We are first introduced to Tommy Devito, a degenerate hustler and musician who brought the group together, played masterfully by Gavin Gardner. Gardner turns on a gameshow host smile during his well-crooned musical numbers while maintaining Devito's slimeball persona. He's a guy you love to hate.

Cooper Coker plays teenage prodigy Bob Gaudio, and is expertly cast, considering Coker is an amazing vocalist at only 17 years old himself. He's decades younger than some of his fellow castmates, but said that didn't create any barriers.

"I'm an old soul," said Coker. "When the four of us were cast we all messaged each other, then we went to dinner and boom, it clicked. We love hanging out," he said.

The true magic of the show exudes from how in-sync the four leads are. Their harmonies are tight and pitch-perfect, thanks to vocal director Zoey Zara. The choreography by Anna Maisenbacher is both vibrant and nostalgic. You might forget you're not watching the actual Four Seasons, and it's hard to tell where the characters begin and the person playing that character ends. Even after a late-night rehearsal, the four of them – now the only ones left onstage – were laughing and playfully shoving each other in a tight circle, just like any real-life musical group would be after a proud performance.

The second act showcases Matt Woodsen's narration as Nick Massi. Woodsen shines as the quietest member of The Four Seasons. He ably depicts the delicate balance between Massi's neuroticisms and his well-justified growing bitterness toward his bandmates.
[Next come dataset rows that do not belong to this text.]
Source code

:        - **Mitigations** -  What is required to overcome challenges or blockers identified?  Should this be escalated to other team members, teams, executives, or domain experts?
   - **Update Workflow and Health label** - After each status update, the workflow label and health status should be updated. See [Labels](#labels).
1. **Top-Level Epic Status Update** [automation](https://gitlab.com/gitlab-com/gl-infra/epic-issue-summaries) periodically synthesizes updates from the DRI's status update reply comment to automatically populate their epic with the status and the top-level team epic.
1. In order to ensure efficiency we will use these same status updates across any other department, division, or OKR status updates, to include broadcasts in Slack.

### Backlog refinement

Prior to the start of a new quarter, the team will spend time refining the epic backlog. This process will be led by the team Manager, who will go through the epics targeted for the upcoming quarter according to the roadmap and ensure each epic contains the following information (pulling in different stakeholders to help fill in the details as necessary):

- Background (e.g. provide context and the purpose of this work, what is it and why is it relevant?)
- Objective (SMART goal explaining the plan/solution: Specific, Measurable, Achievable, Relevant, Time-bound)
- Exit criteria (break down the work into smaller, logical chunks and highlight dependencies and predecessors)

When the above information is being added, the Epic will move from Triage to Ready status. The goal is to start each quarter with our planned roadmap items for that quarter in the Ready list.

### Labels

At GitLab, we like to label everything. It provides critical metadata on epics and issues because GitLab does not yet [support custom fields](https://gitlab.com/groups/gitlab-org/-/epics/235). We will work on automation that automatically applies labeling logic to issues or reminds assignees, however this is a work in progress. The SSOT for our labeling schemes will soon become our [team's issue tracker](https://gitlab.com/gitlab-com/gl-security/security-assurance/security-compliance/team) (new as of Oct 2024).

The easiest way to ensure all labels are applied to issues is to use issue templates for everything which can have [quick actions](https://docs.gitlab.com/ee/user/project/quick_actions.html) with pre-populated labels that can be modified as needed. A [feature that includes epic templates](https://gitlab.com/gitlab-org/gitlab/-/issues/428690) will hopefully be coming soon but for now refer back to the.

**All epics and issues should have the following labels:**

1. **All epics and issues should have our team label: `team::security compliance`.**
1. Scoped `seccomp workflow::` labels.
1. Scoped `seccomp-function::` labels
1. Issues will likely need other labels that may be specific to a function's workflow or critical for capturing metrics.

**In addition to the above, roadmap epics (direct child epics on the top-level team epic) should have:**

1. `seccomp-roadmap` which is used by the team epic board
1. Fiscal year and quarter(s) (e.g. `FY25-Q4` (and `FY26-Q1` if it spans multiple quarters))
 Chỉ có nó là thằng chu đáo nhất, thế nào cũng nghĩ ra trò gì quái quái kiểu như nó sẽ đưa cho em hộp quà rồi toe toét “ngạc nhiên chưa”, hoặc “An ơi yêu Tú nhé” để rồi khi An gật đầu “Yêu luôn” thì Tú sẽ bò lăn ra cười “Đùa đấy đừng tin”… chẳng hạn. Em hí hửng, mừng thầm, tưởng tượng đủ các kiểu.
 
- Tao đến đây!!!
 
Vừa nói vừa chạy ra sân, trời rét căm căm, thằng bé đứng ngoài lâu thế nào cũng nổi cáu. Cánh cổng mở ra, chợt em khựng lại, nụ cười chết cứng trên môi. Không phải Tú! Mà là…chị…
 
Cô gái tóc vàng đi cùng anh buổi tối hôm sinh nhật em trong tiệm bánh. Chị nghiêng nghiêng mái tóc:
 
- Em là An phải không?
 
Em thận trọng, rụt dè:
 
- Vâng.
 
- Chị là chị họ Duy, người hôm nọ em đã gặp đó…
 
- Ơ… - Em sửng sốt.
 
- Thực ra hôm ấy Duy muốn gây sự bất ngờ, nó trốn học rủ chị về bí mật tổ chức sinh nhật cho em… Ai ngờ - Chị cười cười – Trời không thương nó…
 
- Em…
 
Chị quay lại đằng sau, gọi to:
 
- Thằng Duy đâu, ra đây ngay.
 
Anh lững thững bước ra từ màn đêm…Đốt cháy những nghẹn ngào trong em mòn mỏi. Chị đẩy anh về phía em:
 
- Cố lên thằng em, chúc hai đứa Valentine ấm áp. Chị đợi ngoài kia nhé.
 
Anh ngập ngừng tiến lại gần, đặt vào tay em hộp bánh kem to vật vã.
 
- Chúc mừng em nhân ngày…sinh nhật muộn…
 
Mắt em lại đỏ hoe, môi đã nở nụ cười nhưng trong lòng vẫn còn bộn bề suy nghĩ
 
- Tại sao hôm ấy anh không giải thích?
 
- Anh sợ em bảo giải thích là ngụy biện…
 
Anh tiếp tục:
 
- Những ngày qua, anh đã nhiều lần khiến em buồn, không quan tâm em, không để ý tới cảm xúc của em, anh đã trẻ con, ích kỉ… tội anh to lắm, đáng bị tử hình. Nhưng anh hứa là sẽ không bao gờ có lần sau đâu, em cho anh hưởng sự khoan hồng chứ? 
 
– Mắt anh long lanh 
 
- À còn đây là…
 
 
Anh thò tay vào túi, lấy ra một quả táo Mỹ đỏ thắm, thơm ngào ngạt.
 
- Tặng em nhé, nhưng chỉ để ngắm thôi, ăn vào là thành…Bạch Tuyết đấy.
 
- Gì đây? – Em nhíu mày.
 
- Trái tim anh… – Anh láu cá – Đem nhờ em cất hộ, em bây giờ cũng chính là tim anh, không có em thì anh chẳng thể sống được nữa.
The final narrator is Frankie Valli himself. Damien Kaplan's portrayal of Valli is particularly noteworthy, a masterclass in embodying the transformation of a naïve, young singer into the seasoned star grappling with fame. Kaplan's vocal prowess is on full display, effortlessly hitting high notes that define Valli's signature sound while conveying the emotional depth of his character. Kaplan has been waiting a long time to play this part, and it shows.

"It is by far my favorite role," Kaplan said. "I've wanted to play Frankie Valli since I first saw it in the early 2000s." Valli wraps up the show by walking offstage to continue touring, which he still does to this day.

My only critique of the script itself is the underdevelopment of the female characters, who appear as peripheral figures to supplement the male-dominated narrative. Despite this, performers like Ellen Tuttle as a reporter, Lorraine, and Leanne Telger as Valli's daughter, Francine, manage to shine with vulnerable authenticity. A standout is Molly Schunicht, whose portrayal of Valli's rough-and-tumble first wife felt both visceral and sincere. Jakob Hankins' Joe Pesci (yes, that Joe Pesci) is also a spot-on, funny performance. The entire cast is a tour de force.

I highly recommend seeing this tune-filled time capsule. Whether you're a lifelong fan of The Four Seasons or a newcomer to their sound, The Muni's Jersey Boys will leave you dancing in your seat. This is one of Springfield's theatrical triumphs you truly shouldn't miss.

Jersey Boys continues its run at the Springfield Muni Opera, June 5-8. Performances start at 8:30 p.m. and tickets are available at TheMuni.org, or at The Muni box office beginning 90 minutes before each performance.

Courtney Wick is a freelance writer from Springfield who is active in the area theater scene. Most recently, she wrote and directed the murder-mystery comedy "Nightmare at the Hot Mess Hair Salon," a follow-up to her previous production, "Nightmare at the Sweet Dreams Inn."